INFORMATION Block Start

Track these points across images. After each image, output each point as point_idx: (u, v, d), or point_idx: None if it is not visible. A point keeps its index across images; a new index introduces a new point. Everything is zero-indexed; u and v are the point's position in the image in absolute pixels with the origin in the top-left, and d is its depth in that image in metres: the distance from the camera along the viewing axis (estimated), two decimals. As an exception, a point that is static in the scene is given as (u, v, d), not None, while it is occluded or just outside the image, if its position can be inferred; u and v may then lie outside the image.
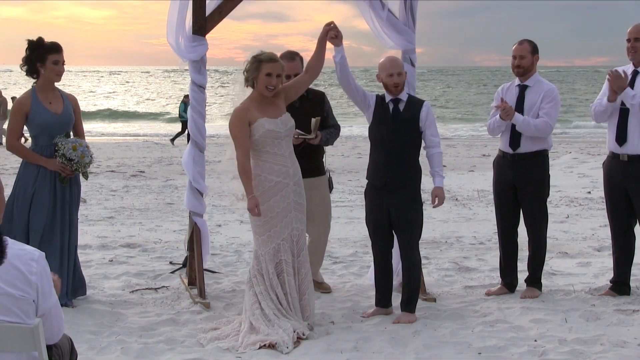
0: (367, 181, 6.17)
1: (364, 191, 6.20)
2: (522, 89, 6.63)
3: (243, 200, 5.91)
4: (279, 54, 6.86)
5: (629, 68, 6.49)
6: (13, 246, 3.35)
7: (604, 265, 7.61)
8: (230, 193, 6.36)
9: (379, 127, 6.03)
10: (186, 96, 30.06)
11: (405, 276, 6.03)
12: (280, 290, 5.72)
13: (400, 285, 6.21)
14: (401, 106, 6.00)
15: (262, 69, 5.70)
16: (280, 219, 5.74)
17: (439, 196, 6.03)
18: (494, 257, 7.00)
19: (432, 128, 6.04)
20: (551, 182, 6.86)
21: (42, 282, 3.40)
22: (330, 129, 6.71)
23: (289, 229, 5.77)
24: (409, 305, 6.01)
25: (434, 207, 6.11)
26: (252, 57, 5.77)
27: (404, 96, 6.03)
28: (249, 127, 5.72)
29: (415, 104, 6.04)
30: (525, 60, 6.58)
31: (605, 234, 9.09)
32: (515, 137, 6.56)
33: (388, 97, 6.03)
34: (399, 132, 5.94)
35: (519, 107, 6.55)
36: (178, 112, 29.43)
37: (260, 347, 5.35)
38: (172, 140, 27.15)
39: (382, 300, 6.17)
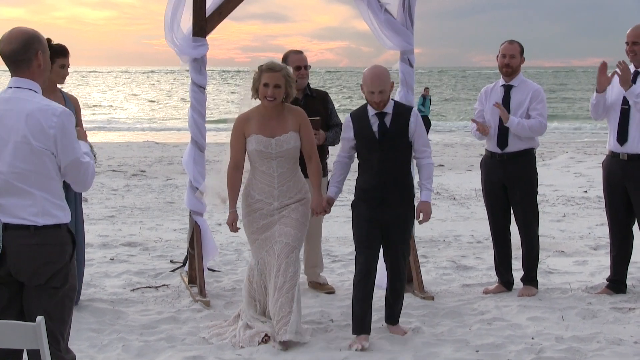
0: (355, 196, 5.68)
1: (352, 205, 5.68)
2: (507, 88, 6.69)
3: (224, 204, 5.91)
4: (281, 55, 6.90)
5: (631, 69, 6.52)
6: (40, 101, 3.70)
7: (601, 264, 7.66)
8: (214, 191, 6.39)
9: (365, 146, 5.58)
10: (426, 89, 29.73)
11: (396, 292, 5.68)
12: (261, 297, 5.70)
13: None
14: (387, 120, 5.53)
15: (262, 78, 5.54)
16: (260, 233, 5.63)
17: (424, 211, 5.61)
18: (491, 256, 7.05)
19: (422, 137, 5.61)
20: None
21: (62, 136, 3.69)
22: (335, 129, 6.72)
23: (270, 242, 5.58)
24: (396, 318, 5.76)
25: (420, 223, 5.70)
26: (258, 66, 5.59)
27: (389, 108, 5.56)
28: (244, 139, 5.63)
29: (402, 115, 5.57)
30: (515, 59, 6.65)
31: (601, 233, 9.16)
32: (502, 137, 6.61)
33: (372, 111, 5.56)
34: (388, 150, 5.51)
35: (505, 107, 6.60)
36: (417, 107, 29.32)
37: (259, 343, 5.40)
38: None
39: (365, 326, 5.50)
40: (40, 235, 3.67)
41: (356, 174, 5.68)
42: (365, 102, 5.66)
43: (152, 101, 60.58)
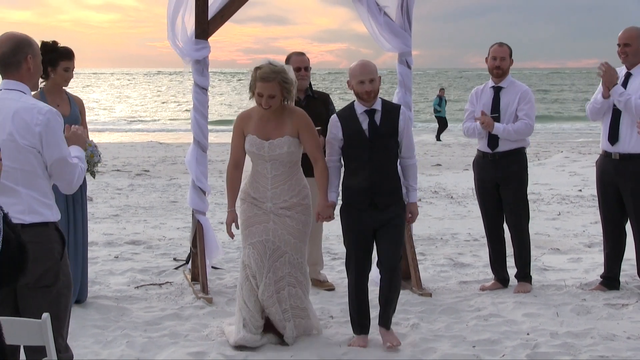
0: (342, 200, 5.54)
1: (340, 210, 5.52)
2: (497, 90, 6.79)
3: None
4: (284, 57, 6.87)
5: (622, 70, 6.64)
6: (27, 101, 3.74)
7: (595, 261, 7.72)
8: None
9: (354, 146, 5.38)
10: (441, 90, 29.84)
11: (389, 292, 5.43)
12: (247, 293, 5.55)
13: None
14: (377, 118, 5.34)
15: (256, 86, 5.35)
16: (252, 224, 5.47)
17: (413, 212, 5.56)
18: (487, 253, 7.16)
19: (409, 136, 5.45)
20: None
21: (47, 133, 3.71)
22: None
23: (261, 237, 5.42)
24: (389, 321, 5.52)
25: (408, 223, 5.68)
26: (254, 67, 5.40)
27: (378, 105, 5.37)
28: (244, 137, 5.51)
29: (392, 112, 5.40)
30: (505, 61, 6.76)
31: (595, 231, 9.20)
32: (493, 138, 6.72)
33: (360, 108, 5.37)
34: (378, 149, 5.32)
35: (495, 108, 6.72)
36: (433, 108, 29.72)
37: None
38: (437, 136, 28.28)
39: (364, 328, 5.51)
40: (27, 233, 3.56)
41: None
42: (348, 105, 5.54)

INFORMATION Block End

### WHAT TO WORK ON
All that belongs in the answer is the run of lines above from the line containing "24: (409, 305, 6.01)" through the line containing "39: (382, 300, 6.17)", exactly as written.

### EXERCISE RESPONSE
24: (409, 305, 6.01)
25: (434, 207, 6.11)
26: (252, 57, 5.77)
27: (404, 96, 6.03)
28: (249, 127, 5.72)
29: (415, 104, 6.04)
30: (525, 60, 6.58)
31: (605, 234, 9.09)
32: (515, 137, 6.56)
33: (388, 97, 6.03)
34: (399, 132, 5.94)
35: (519, 107, 6.55)
36: (178, 112, 29.43)
37: (260, 347, 5.35)
38: (172, 140, 27.15)
39: (382, 300, 6.17)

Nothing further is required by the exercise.